Because neither section 2528.3 (c) nor any other relevant legal authority defines what is required to establish the "propriety" of an amendment, the regulation gives DHCR significant discretion in determining what type of amendments to permit. This discretion is further supported by DHCR's statements throughout the rulemaking process that section 2526.3 (c) would permit only "appropriate" [*3]amendments, without delineating those "appropriate" circumstances (Notice of Proposed Rulemaking at 16; Consolidated Regulatory Impact Statement at 17; see also Notice of Adoption, NY St Reg, Jan. 8, 2014 at 35 ["There is nothing in the RSL that requires a position that registrations can be amended at any time without proper regulatory oversight or without application"]). Though the regulation gives DHCR broad discretion—the agency must exercise its power rationally (see Matter of Peckham, 12 NY3d at 431). Given the regulation's motivating purpose to protect tenants from fraud and reduce the vast number of registration amendments, DHCR has reasonably exercised this discretion to impose limits on filing amended registrations for the approximately one million housing accommodations that DHCR regulates.[FN4]

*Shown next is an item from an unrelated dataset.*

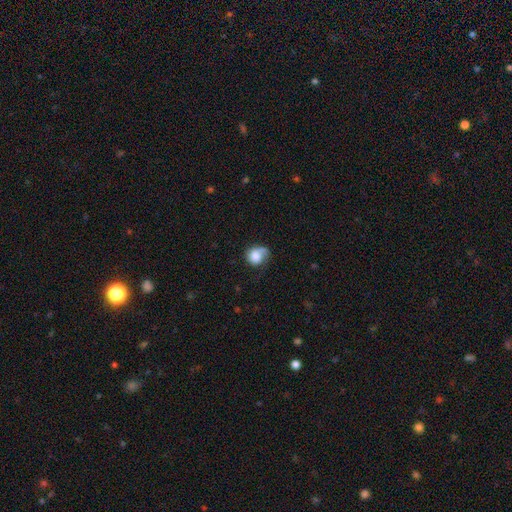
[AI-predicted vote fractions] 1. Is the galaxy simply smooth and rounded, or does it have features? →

DHCR's chosen limiting principle—that amendments may correct only "ministerial" issues—does not permit amendments that seek to remove a housing accommodation's rent-stabilized status.[FN5] The application of that rule to this case was clearly rational. Before the enactment of the Housing Stability and Tenant Protection Act of 2019 (L 2019, ch 36, § 1, part F, § 7), a rent-stabilized housing accommodation could become permanently deregulated if the legal regulated rent exceeded a certain threshold upon a vacancy (see Matter of Regina Metro. Co., LLC v New York State Div. of Hous. & Community Renewal, 35 NY3d 332, 350 [2020]). Upon high rent vacancy deregulation, the obligation to file an annual registration ceases. According to petitioner, unit 1B exceeded this threshold in 2002. Nonetheless, in 2016 and 2017, petitioner filed registrations stating that the unit was only "temporarily" exempt from rent regulation because it was occupied by the building's superintendent (see RSC § 2520.11 [m]). According to petitioner, this was a mistake because unit 1B became permanently deregulated in 2002.

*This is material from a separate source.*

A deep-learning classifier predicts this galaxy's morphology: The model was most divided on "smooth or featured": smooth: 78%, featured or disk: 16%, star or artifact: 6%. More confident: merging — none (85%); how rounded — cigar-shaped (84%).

Thus, to determine whether petitioner's proposed amendments were correct, DHCR would first have to determine whether petitioner legally deregulated unit 1B in 2002. But petitioner did not provide any evidence to allow DHCR to engage in this analysis. And even if petitioner had done so, the analysis would require DHCR to take proof on the unit's entire rental history and then adjudicate whether the rent increases that petitioner took to arrive at the 2002 rent were appropriate. An interpretation of section 2528.3 (c) as imposing an obligation to conduct that intensive inquiry cannot be squared with DHCR's statement during the rulemaking process that the new regulations would not impose any noteworthy costs or responsibilities (see Notice of Proposed Rulemaking at 16). To the contrary, DHCR has rationally interpreted the regulation as permitting owners to make only ministerial registration-statement amendments, which do not require such efforts.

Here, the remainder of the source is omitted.